Self-sabotage is intentionally undermining your own efforts to do something. You may find it surprising then to think that anyone would take steps to ruin their own chances at achieving their goals. It happens though; and often.
Despite ones best intentions, we’re not always as strong as we’d like to be. Consider the person who makes it a goal to lose weight. Their reason for wanting to lose the pounds could be a wish to feel better about themselves. In a moment of weakness however, that same person stands with the fridge open getting a piece of pie; something they expressly vowed not to eat as doing so runs counter to their weight loss goal. While they feel guilt in eating it, they enjoy the taste and texture of the food in the moment. Why? It was something that gave them immediate pleasure, even though it runs counter to their longer-term goal which will make them feel greater pleasure in their accomplishment.
The same is true when it comes to looking for work. Getting a job may be your goal, which has several benefits such as: you’ll feel better being productive, you’ll have purpose, you’ll have some much-need income and overall, you’re self-esteem and self-image will improve. With all those reasons for getting a job, you feel positive about putting in the effort to go for it!
However, in no time at all, you find yourself willfully distracted; watching television because you want the entertainment but not deriving the pleasure it normally brings you because there’s this persistent nagging sense that you should be job searching. You’re not fooling anyone, let alone yourself; you’re sabotaging your own efforts to find employment.
Realizing a goal takes discipline. The thing is, your thoughts can be ever so fragile when you aren’t doing what you feel you really should be. Indulging in that piece of pie or watching that hour show instead of looking for a job can make you believe you lack commitment, you’re weak and nothing short of a failure. It’s so easy at times like these to heap on the negative, which can have the unfortunate impact of sending you right back to the fridge for more pie or watching television for the rest of the day because these are the things you’ve come to feel good about in the past. So why not give in and at least enjoy them guilt-free?
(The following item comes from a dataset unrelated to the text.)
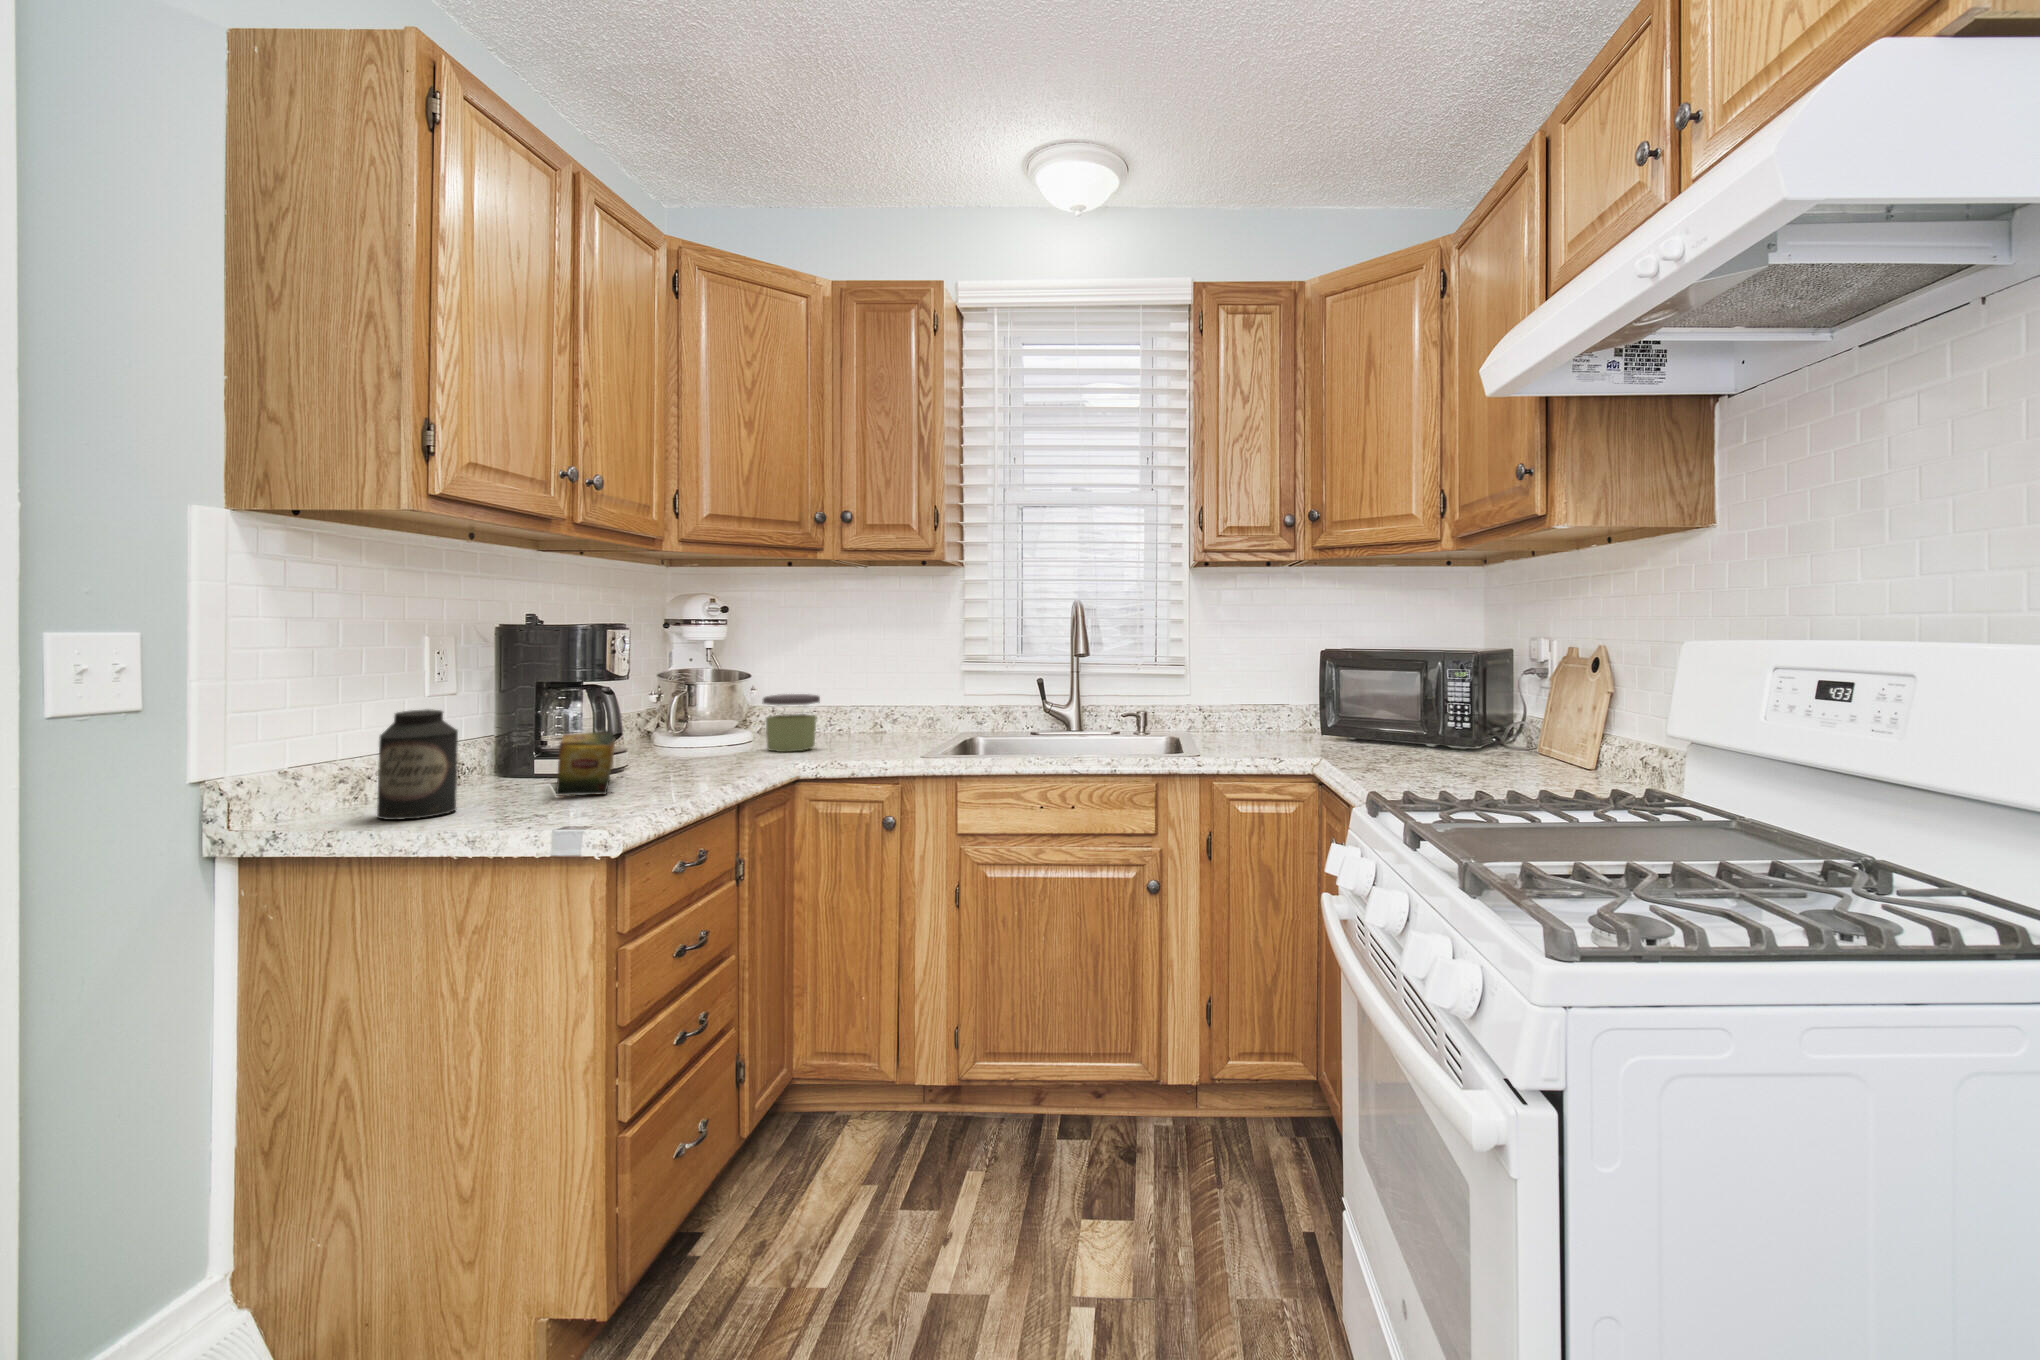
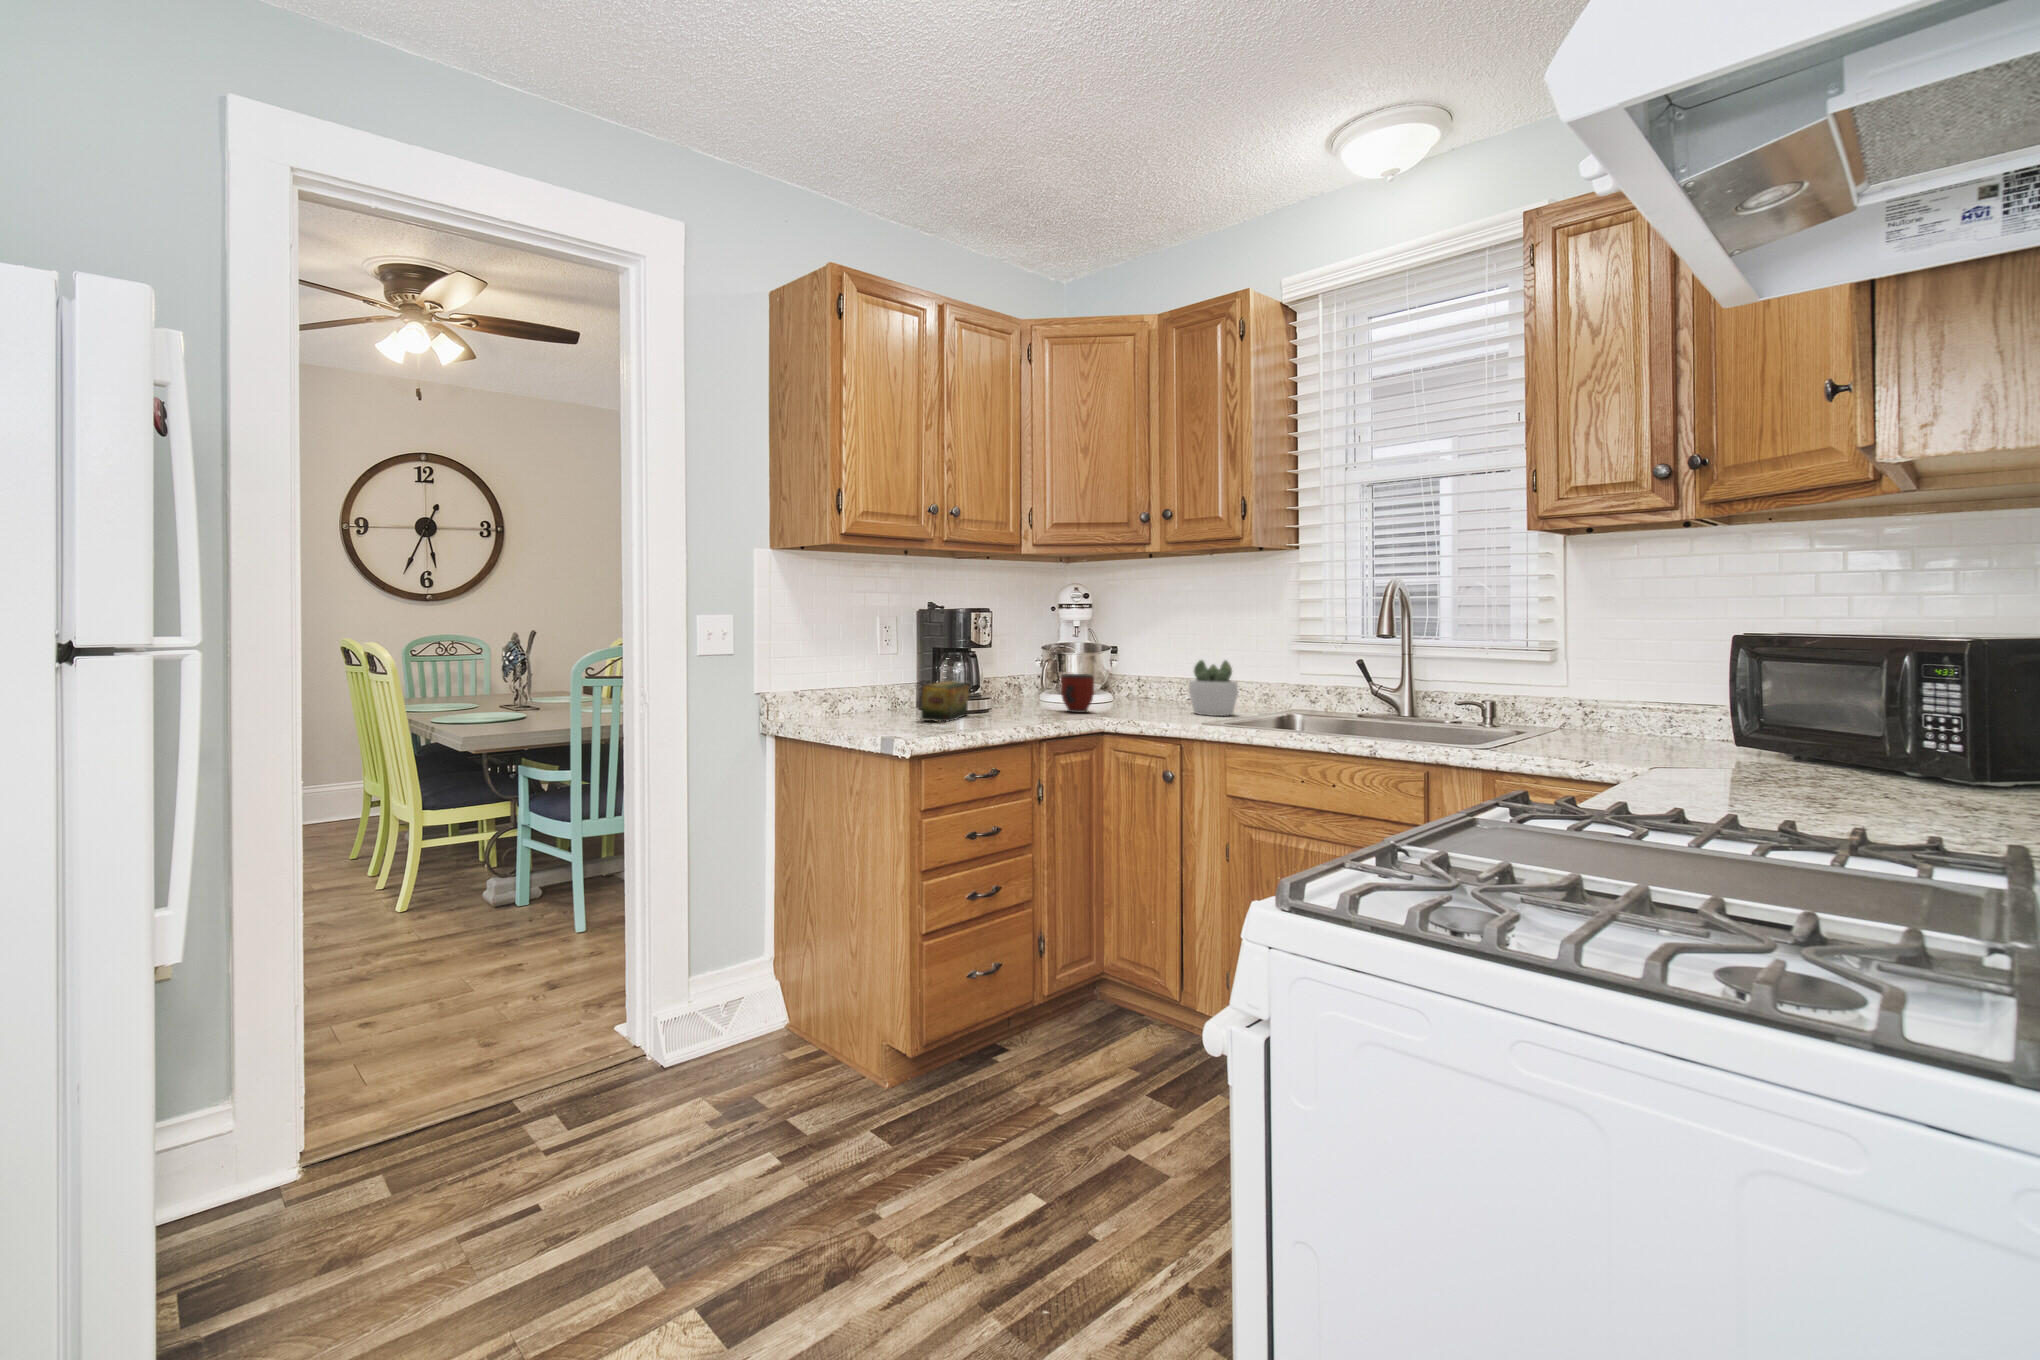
succulent plant: none [852,682,905,746] -> present [1189,660,1238,716]
jar: present [763,694,820,752] -> none [1108,666,1153,713]
mug: none [712,708,759,759] -> present [1061,674,1094,713]
canister: present [377,709,458,820] -> none [829,658,867,723]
Even though this behaviour is counter-productive to your long-term goals, don’t beat yourself up unnecessarily. It’s not easy to stay 100% committed to the new discipline it takes to changing behaviour. Behaviour is after all a set of thoughts and actions you typically think and do. Altering those thoughts and altering what’s really your normal way of going about things isn’t something you are likely to succeed at just because you come to some decision – even a good one – overnight. Example: the infamous New Year’s resolutions people make and don’t follow through on year after year.
An athlete knows that to ultimately meet their goal of the best performance they are capable of giving, it’s going to take discipline and practice. When a big race is in their future, they plan for it month’s or years in advance in the case of the Olympics. Sports teams play exhibition games prior to the start of their seasons to appreciate what it’s going to take. Success doesn’t happen just because they put their mind to things; it takes discipline, effort, commitment and follow-through. Ask them if they have setbacks, days when they just don’t put in the effort and they’ll tell you those moments happen. Why? They’ll say they are human; and so are you.
Committing to a goal such as job searching is a positive thing. Expect there will be ups and downs, hopeful expectations and yes, some let-downs. You’ll have days where you feel good about what you’ve done, steps you’ve taken in the right direction, and you’ll experience moments of doubt, frustration and disappointment. These are no reasons for not getting going though; for not starting. After all, that end goal you have of gaining employment means a lot to you and how you see yourself.
Now depending how long you’ve been in your current routine, and how much or little that current routine mirrors the activities and time-management it’s going to take to find your next job, it can be a minor or major shift in your daily activities to be successful. So think about that. A complete alteration in how you’re spending your time is likely going to mean you’ll have more moments where you’ll want to revert to those past behaviours that you now see as counter-productive to achieving your new goal. If you’re already pretty disciplined with your time and doing some job searching daily, you’ll have fewer moments where you are distracted.
Self-sabotage isn’t really hard to understand when you see it as momentarily engaging in things you find preferable in a given moment. Discipline takes time to acquire. Give yourself credit for small steps in the right direction; just coming to the decision on what you want is one of them. If you falter – and you likely will – get on with it again. If it was important enough to you that you set this new goal, it’s likely just as important enough to you to keep going.